One nanogram of  Plutonium-239 will have an average of 2.3 radioactive decays per second. What is the probability that:(i)   In a 2 second period there are exactly 3 radioactive decays?  (Give your answer correct to 3 decimal places)   (ii)  There are more than 3 radioactive decays in a particular second?  (Give your answer correct to 3 decimal places)

The problem can be solved using the Poisson distribution, which is a probability distribution that expresses the probability of a given number of events occurring in a fixed interval of time or space.

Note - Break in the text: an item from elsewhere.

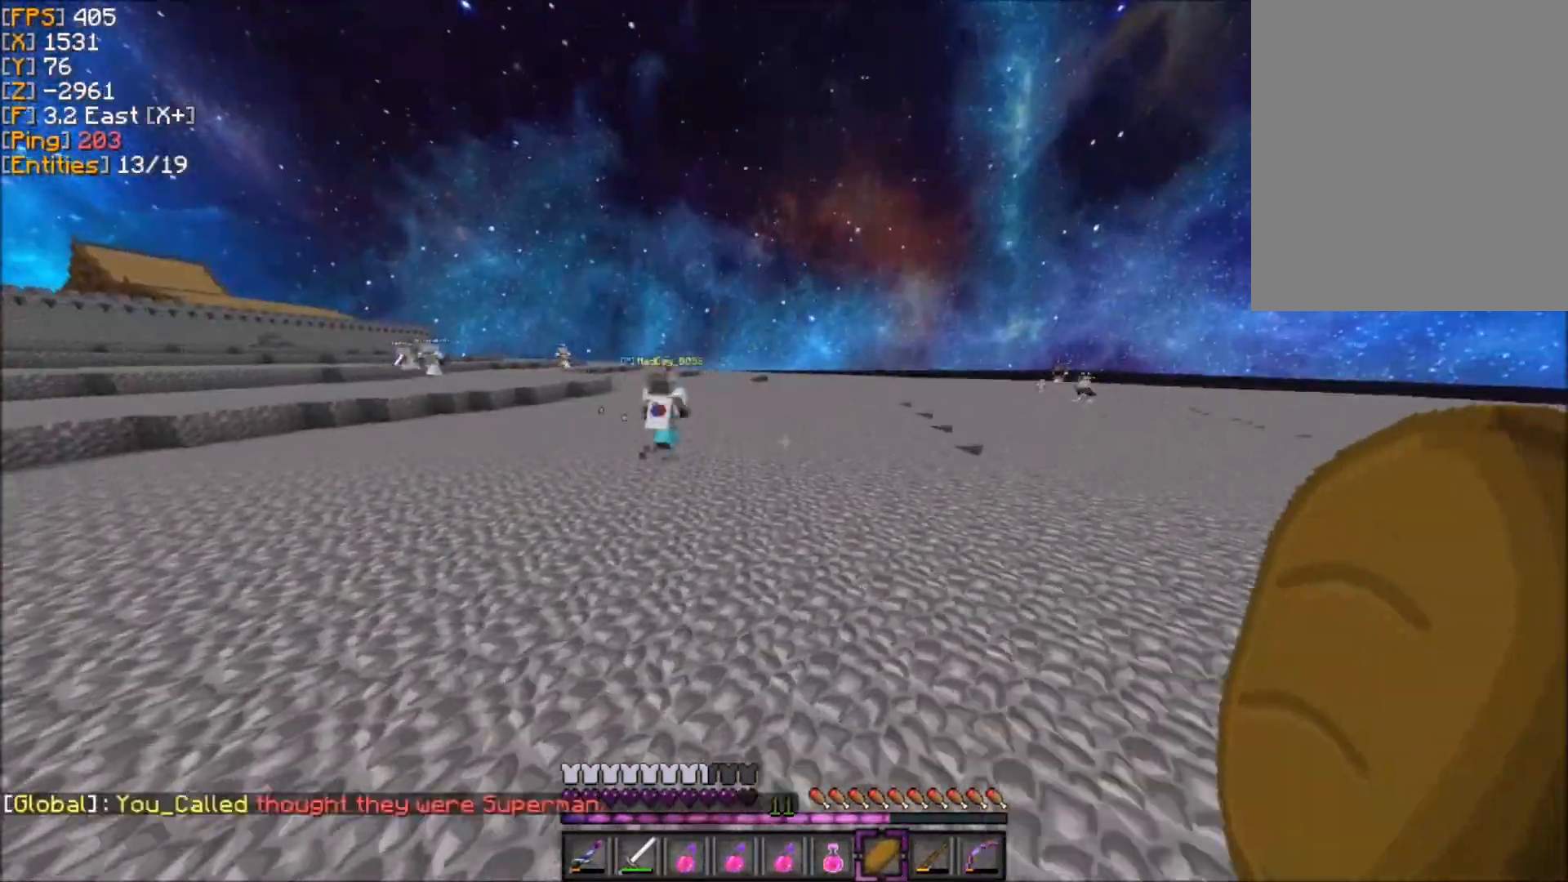
{"keys": ["z"], "mouse": [], "events": [[167, "d", "up"]]}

(i) In a 2 second period there are exactly 3 radioactive decays:

The average rate of decay is 2.3 decays per second, so in 2 seconds, we would expect 2*2.3 = 4.6 decays on average. We can use the formula for the Poisson distribution to find the probability of exactly 3 decays in 2 seconds:

P(X=k) = (λ^k * e^-λ) / k!

where λ is the average rate (4.6), k is the number of events we are interested in (3), and e is the base of the natural logarithm (approximately 2.71828).

P(X=3) = (4.6^3 * e^-4.6) / 3! = (97.336 * 0.010052) / 6 = 0.163

So, the probability of exactly 3 decays in 2 seconds is approximately 0.163 or 16.3%.

(ii) There are more than 3 radioactive decays in a particular second:

For this part, we need to find the probability of 4 or more decays in 1 second. This is the same as 1 minus the probability of 3 or fewer decays. We can use the Poisson distribution formula again, but this time we need to sum the probabilities for 0, 1, 2, and 3 decays:

P(X>3) = 1 - P(X≤3) = 1 - [P(X=0) + P(X=1) + P(X=2) + P(X=3)] = 1 - [(2.3^0 * e^-2.3) / 0! + (2.3^1 * e^-2.3) / 1! + (2.3^2 * e^-2.3) / 2! + (2.3^3 * e^-2.3) / 3!] = 1 - [(1 * 0.10026) + (2.3 * 0.10026) + (2.652 * 0.10026) + (2.039 * 0.10026)] = 1 - [0.10026 + 0.2306 + 0.2658 + 0.2044] = 1 - 0.801

So, the probability of more than 3 decays in a particular second is approximately 0.199 or 19.9%.